People Are Freaked Out To Learn Not Everyone Has An Internal Monologue People Are Freaked Out To Learn Not Everyone Has An Internal Monologue

People Are Freaked Out To Learn Not Everyone Has An Internal Monologue

by Tod Perry Mar 9, 2020

It’s impossible to get inside someone else’s mind to see how they think. It’s even difficult to quantify or describe the combination of imagery, words, sensations, and emotions that run through our own brains sometimes.

For all of the study that has been done on the human brain, it’s still impossible to examine one and have any clue what it’s thinking about or how it does so.

A recent viral tweet by KylePlantEmoji, a Twitter user who makes funny songs and videos, set off a deep conversation about the nature of consciousness.

“Fun fact: some people have an internal narrative, and some don’t,” he tweeted. “As in, some people’s thoughts are like sentences they ‘hear’, and some people just have abstract non-verbal thoughts, and have to consciously verbalize them. And most people aren’t aware of the other type of person.”

The tweet was a huge revelation to people whose thoughts consist mostly of words, like an internal script that never ends. It was also enlightening to those who don’t have an internal monologue and thought it would be terribly exhausting and distracting to have one.

Some people with an internal monologue find it unfair that others can waltz through life without being bombarded by constant mental chatter.

The tweet got some strong reactions from those with inner monologues.

Those who don’t have inner monologues tried to ease their minds by describing what goes on in their heads.

Although the topic hasn’t been studied intensely, a study found there are three types of thinkers, those who experience inner speech almost all of the time, some occasionally, and others never at all.

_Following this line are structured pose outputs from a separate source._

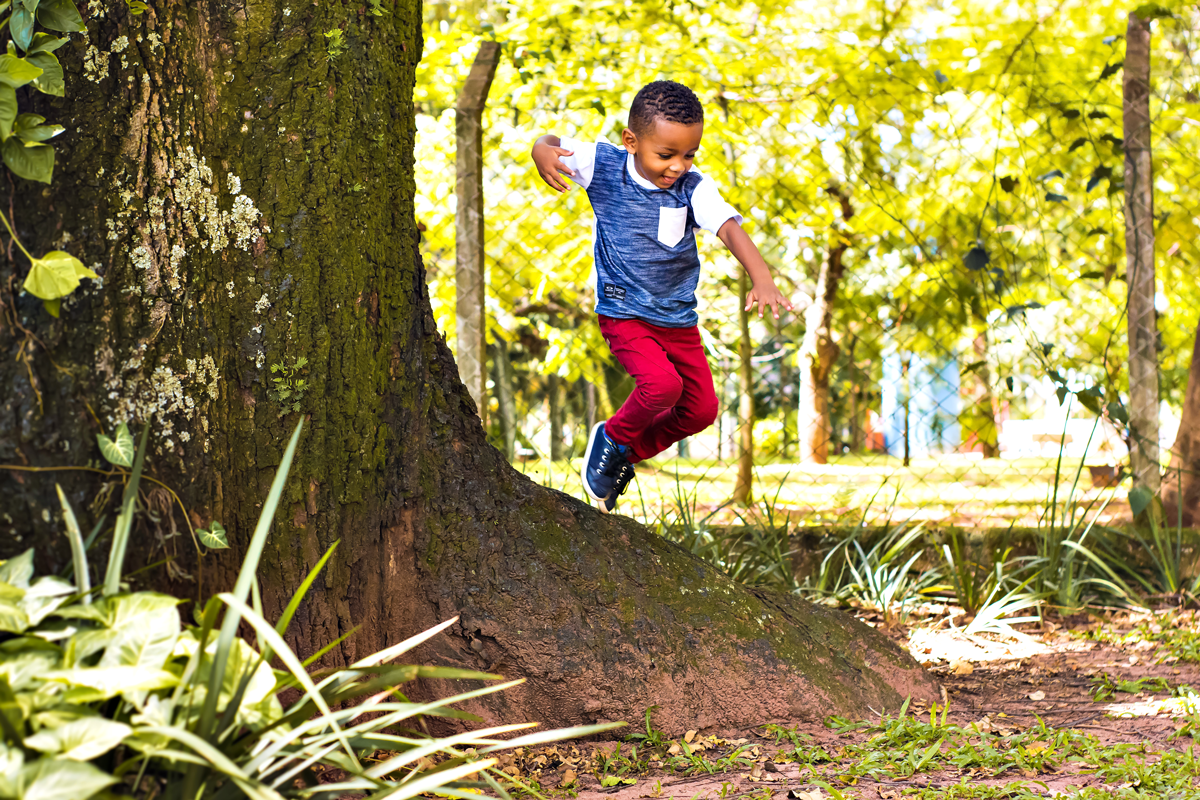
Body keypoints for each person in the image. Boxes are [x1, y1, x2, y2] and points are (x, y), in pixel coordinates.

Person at [530, 80, 792, 513]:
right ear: (631, 141)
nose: (677, 166)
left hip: (677, 320)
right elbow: (552, 141)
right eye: (666, 154)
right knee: (662, 386)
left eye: (689, 155)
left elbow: (729, 228)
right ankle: (612, 436)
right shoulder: (604, 164)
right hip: (624, 312)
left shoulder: (693, 188)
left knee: (701, 410)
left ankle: (623, 454)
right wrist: (541, 150)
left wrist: (761, 277)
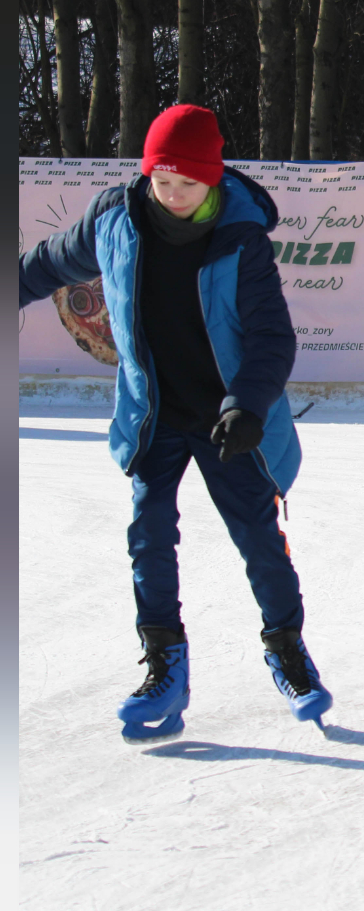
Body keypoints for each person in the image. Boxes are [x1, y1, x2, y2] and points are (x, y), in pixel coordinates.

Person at [16, 102, 327, 737]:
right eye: (164, 181)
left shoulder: (240, 239)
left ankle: (288, 652)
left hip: (228, 419)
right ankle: (165, 666)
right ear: (147, 172)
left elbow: (273, 339)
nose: (175, 195)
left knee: (258, 540)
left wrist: (246, 404)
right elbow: (47, 264)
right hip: (154, 414)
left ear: (212, 179)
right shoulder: (114, 220)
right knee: (149, 535)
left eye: (189, 184)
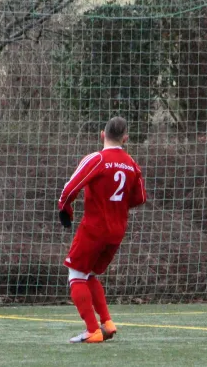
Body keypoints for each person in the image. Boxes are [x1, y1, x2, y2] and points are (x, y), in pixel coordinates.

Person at [58, 117, 147, 343]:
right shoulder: (132, 165)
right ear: (125, 138)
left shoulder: (98, 158)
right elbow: (140, 198)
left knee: (76, 275)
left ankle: (92, 330)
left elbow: (70, 189)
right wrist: (116, 205)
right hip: (116, 231)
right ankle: (107, 323)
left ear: (102, 134)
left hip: (94, 228)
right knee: (89, 274)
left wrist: (65, 210)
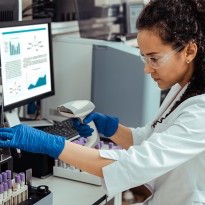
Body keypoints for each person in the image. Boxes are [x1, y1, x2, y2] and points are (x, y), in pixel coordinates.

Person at [0, 0, 205, 204]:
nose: (147, 69)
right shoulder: (184, 86)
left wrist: (50, 144)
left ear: (189, 51)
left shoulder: (200, 112)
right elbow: (151, 139)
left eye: (154, 59)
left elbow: (135, 163)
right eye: (144, 58)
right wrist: (111, 128)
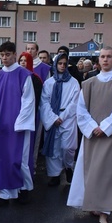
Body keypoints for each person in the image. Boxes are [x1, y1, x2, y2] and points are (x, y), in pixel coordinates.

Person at [67, 46, 112, 223]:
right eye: (102, 57)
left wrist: (105, 127)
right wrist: (91, 127)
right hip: (92, 135)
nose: (105, 60)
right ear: (99, 60)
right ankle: (94, 204)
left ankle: (105, 214)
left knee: (108, 173)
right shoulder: (88, 83)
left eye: (109, 57)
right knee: (91, 170)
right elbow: (80, 109)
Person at [0, 42, 36, 206]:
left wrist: (21, 123)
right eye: (2, 55)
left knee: (19, 159)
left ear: (14, 54)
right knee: (0, 158)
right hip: (1, 125)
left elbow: (28, 101)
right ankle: (2, 195)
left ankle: (23, 189)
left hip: (18, 125)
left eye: (7, 54)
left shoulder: (24, 75)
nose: (4, 58)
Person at [40, 53, 80, 186]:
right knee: (54, 148)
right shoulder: (49, 82)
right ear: (55, 64)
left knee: (68, 147)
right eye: (60, 63)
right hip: (52, 118)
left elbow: (74, 103)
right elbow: (44, 102)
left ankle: (68, 166)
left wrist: (62, 117)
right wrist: (52, 118)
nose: (62, 66)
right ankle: (55, 174)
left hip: (67, 118)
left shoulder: (73, 82)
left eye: (64, 64)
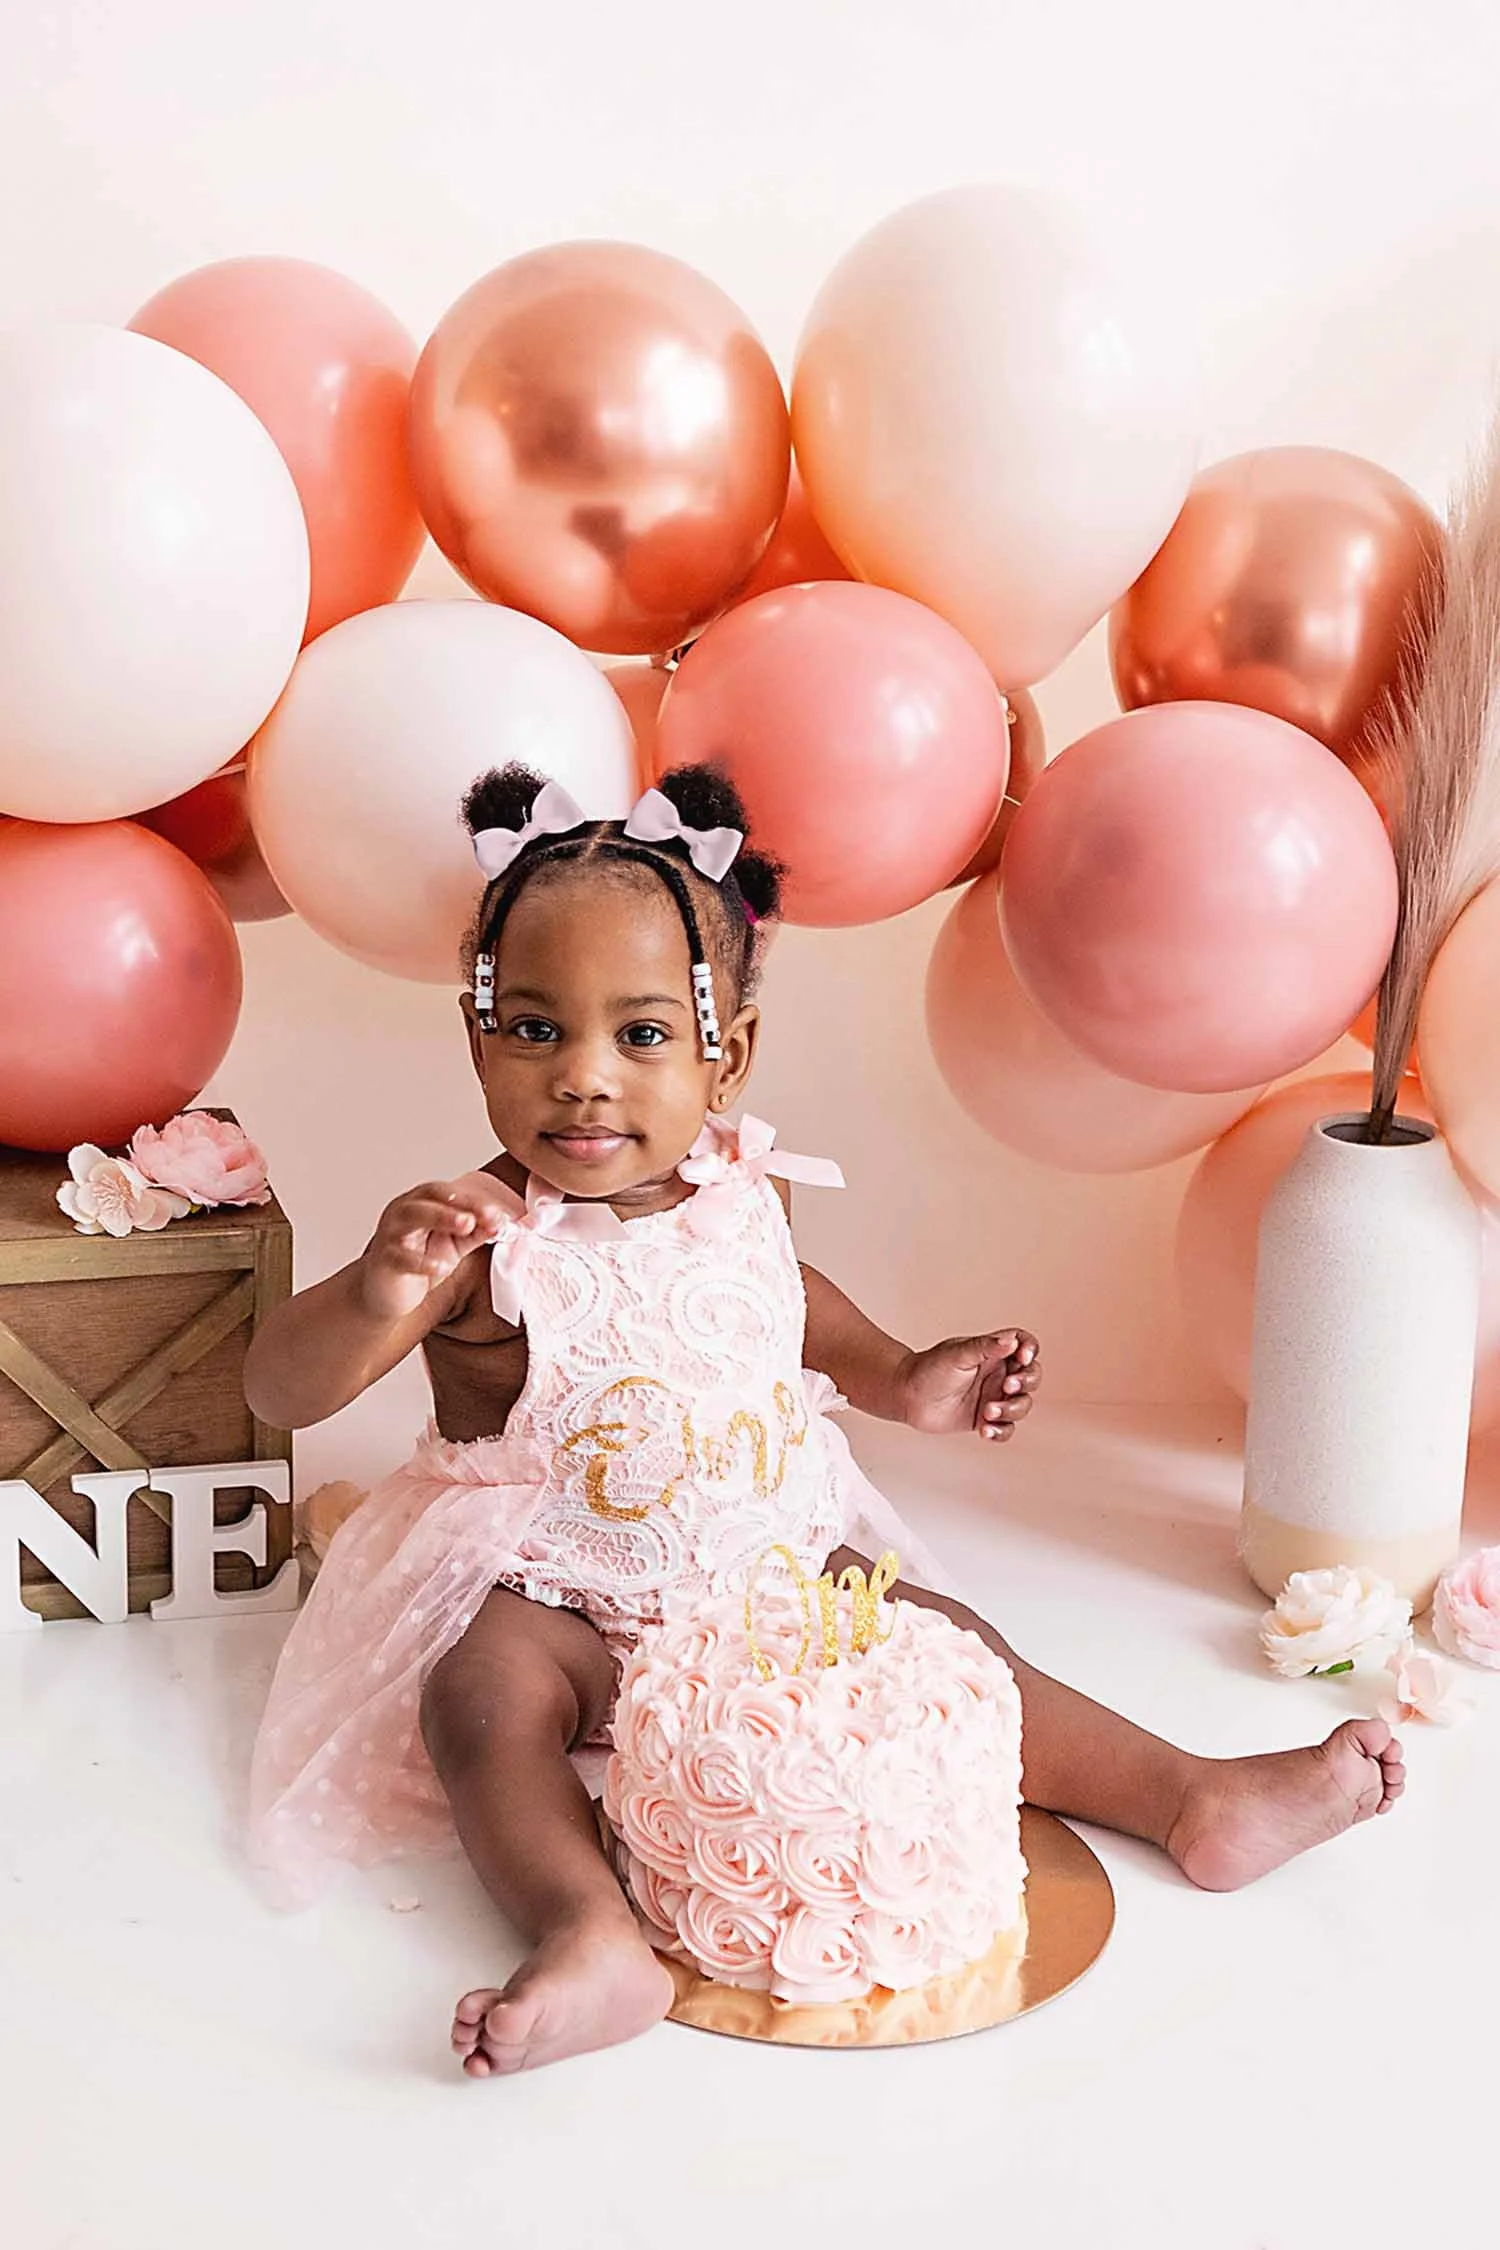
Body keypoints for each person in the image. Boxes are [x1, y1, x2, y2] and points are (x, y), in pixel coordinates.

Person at [246, 763, 1404, 2079]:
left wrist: (905, 1374)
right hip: (558, 1581)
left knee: (950, 1644)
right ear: (478, 1037)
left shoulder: (748, 1191)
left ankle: (1188, 1791)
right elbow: (281, 1390)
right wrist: (373, 1288)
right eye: (531, 1029)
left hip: (772, 1567)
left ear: (722, 1055)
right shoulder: (480, 1239)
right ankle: (589, 1930)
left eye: (637, 1035)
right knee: (480, 1696)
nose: (580, 1079)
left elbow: (790, 1309)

But researchers have yet to quantify the percentage of people who experience each type of thought.

What’s it like for people who don’t have inner speech?

A 2011 study found that people who don’t experience inner speech, instead think using images, concepts, and emotions. When they are asked “what are you thinking?”, they can easily translate their non-verbal thoughts into words.

Research shows that people who don’t experience inner speech have brains that are wired differently.

Inner speech requires a network of brain activity connecting the frontal lobe to the auditory cortex. One theory suggests that people who do not produce inner speech are unable to use those networks without also activating their motor cortexes.

The motor cortex manages the movement and coordination of the processes we use to speak. So they would have to speak out loud or physically mime the words to create an inner dialog.

Another theory is that those without an inner monologue aren’t very introspective or have weak connections to their mental processes.

But if you don’t have a robust inner monologue, no need to worry.

“I’m confident that inner speech is a robust phenomenon; if you use a proper method, there’s little doubt about whether or not inner speech is occurring at any given moment,” writes Russell T. Hurlburt, professor of psychology at the University of Nevada. “And I’m confident about the individual differences—some people talk to themselves a lot, some never, some occasionally.”

As the Buddha once said, “All that we are is the result of what we have thought.” No matter how we formulate those thoughts, the key is knowing how to decipher them for the benefit of ourselves and others.

It is also possible to learn how to gain control of our minds so that we can manipulate our internal world instead of being led around by it.

Who or what lies behind the conscious mind and judges what and how we think? That’s an even deeper question.